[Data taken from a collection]

....

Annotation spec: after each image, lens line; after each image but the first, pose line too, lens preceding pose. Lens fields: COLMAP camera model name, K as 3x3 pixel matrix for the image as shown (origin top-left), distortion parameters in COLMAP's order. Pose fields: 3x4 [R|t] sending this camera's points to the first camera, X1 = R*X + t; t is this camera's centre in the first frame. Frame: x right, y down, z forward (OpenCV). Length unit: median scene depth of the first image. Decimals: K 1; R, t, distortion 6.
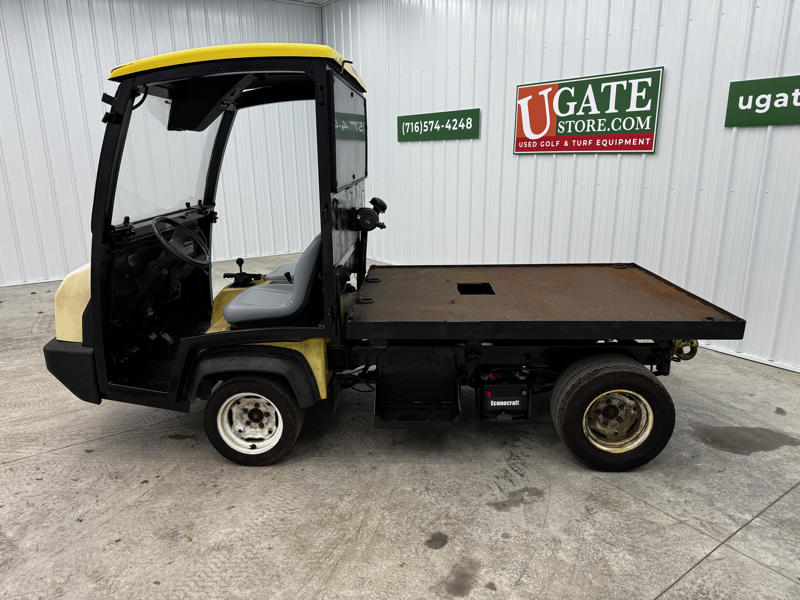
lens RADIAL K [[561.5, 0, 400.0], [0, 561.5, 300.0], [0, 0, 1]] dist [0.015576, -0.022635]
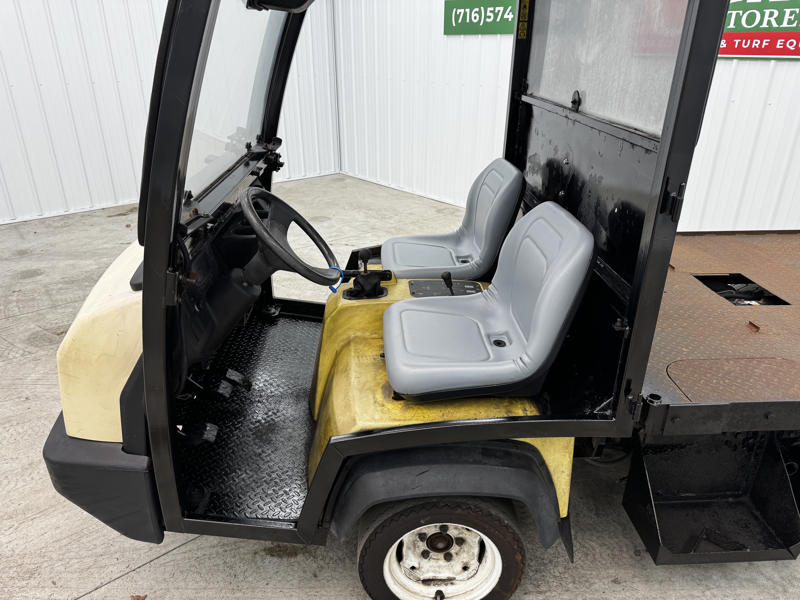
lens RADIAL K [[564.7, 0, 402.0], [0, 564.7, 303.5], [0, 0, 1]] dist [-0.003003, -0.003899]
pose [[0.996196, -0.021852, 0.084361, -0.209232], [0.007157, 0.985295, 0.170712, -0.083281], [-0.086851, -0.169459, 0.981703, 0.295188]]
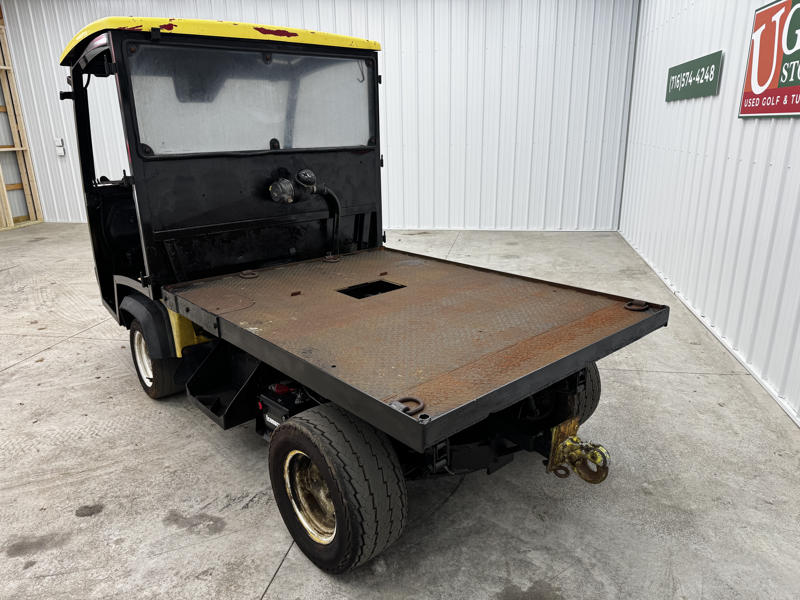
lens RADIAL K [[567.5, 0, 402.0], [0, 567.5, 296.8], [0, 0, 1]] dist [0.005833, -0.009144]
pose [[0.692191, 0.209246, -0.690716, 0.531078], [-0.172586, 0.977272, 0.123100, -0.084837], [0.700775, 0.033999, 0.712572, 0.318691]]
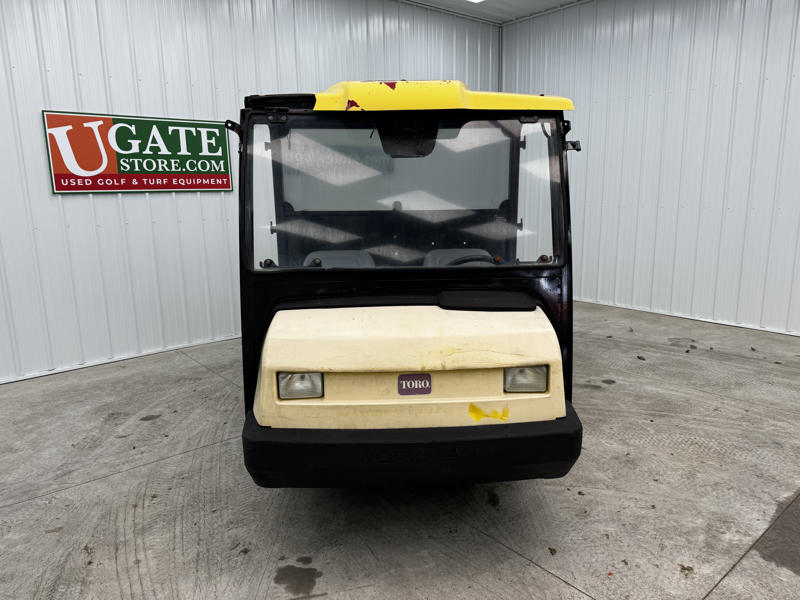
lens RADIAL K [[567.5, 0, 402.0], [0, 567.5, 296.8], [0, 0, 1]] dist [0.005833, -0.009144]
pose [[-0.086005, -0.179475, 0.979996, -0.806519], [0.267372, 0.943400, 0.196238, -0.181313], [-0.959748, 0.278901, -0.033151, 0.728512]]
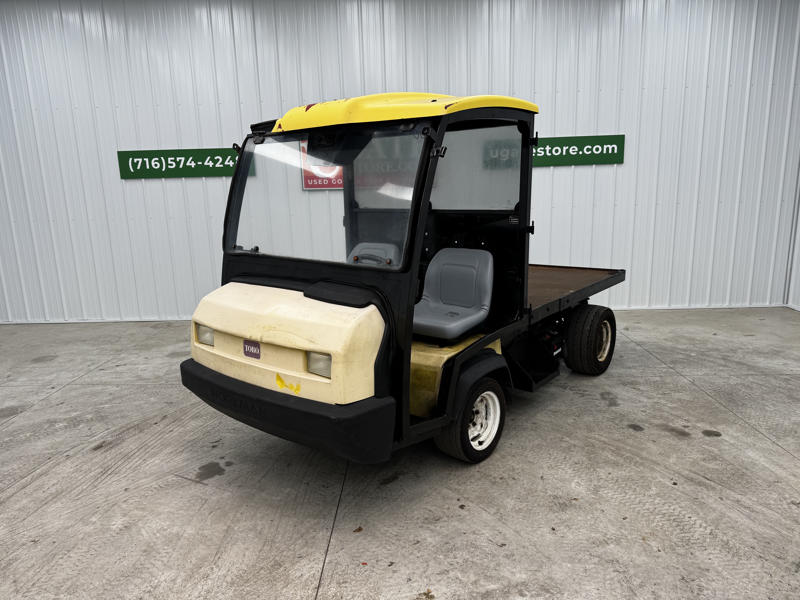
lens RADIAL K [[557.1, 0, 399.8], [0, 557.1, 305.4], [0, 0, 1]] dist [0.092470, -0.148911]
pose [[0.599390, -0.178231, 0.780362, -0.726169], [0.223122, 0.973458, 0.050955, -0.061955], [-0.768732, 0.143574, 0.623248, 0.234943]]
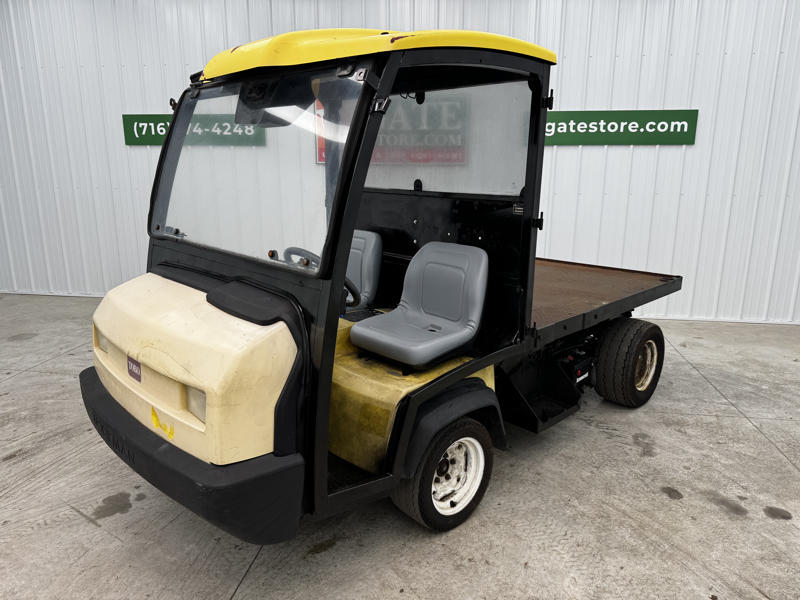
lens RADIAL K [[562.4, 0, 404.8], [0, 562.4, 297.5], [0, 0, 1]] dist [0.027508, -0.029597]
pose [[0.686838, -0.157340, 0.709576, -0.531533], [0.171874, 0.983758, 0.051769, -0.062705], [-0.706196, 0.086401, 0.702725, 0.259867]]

....

* _WHAT YOU SHOULD DO_
Recast the listing above as a JSON list of strings, with one string for each line and blank lines left out. Leave the pictures out of the answer.

* _REPLY TO THE TASK_
[
  "Annotation spec: after each image, lens line; after each image but the first, pose line too, lens preceding pose. Lens fields: COLMAP camera model name, K as 3x3 pixel matrix for the image as shown (origin top-left), distortion parameters in COLMAP's order. Pose fields: 3x4 [R|t] sending this camera's points to the first camera, X1 = R*X + t; t is this camera's centre in the first frame. Frame: x right, y down, z forward (OpenCV). Length unit: median scene depth of the first image. Decimals: K 1; R, t, distortion 6.",
  "lens RADIAL K [[561.5, 0, 400.0], [0, 561.5, 300.0], [0, 0, 1]] dist [0.015576, -0.022635]",
  "lens RADIAL K [[564.7, 0, 402.0], [0, 564.7, 303.5], [0, 0, 1]] dist [-0.003003, -0.003899]",
  "pose [[0.996196, -0.021852, 0.084361, -0.209232], [0.007157, 0.985295, 0.170712, -0.083281], [-0.086851, -0.169459, 0.981703, 0.295188]]",
  "lens RADIAL K [[567.5, 0, 402.0], [0, 567.5, 296.8], [0, 0, 1]] dist [0.005833, -0.009144]",
  "pose [[0.692191, 0.209246, -0.690716, 0.531078], [-0.172586, 0.977272, 0.123100, -0.084837], [0.700775, 0.033999, 0.712572, 0.318691]]",
  "lens RADIAL K [[567.5, 0, 402.0], [0, 567.5, 296.8], [0, 0, 1]] dist [0.005833, -0.009144]",
  "pose [[-0.086005, -0.179475, 0.979996, -0.806519], [0.267372, 0.943400, 0.196238, -0.181313], [-0.959748, 0.278901, -0.033151, 0.728512]]",
  "lens RADIAL K [[557.1, 0, 399.8], [0, 557.1, 305.4], [0, 0, 1]] dist [0.092470, -0.148911]",
  "pose [[0.599390, -0.178231, 0.780362, -0.726169], [0.223122, 0.973458, 0.050955, -0.061955], [-0.768732, 0.143574, 0.623248, 0.234943]]",
  "lens RADIAL K [[562.4, 0, 404.8], [0, 562.4, 297.5], [0, 0, 1]] dist [0.027508, -0.029597]",
  "pose [[0.686838, -0.157340, 0.709576, -0.531533], [0.171874, 0.983758, 0.051769, -0.062705], [-0.706196, 0.086401, 0.702725, 0.259867]]"
]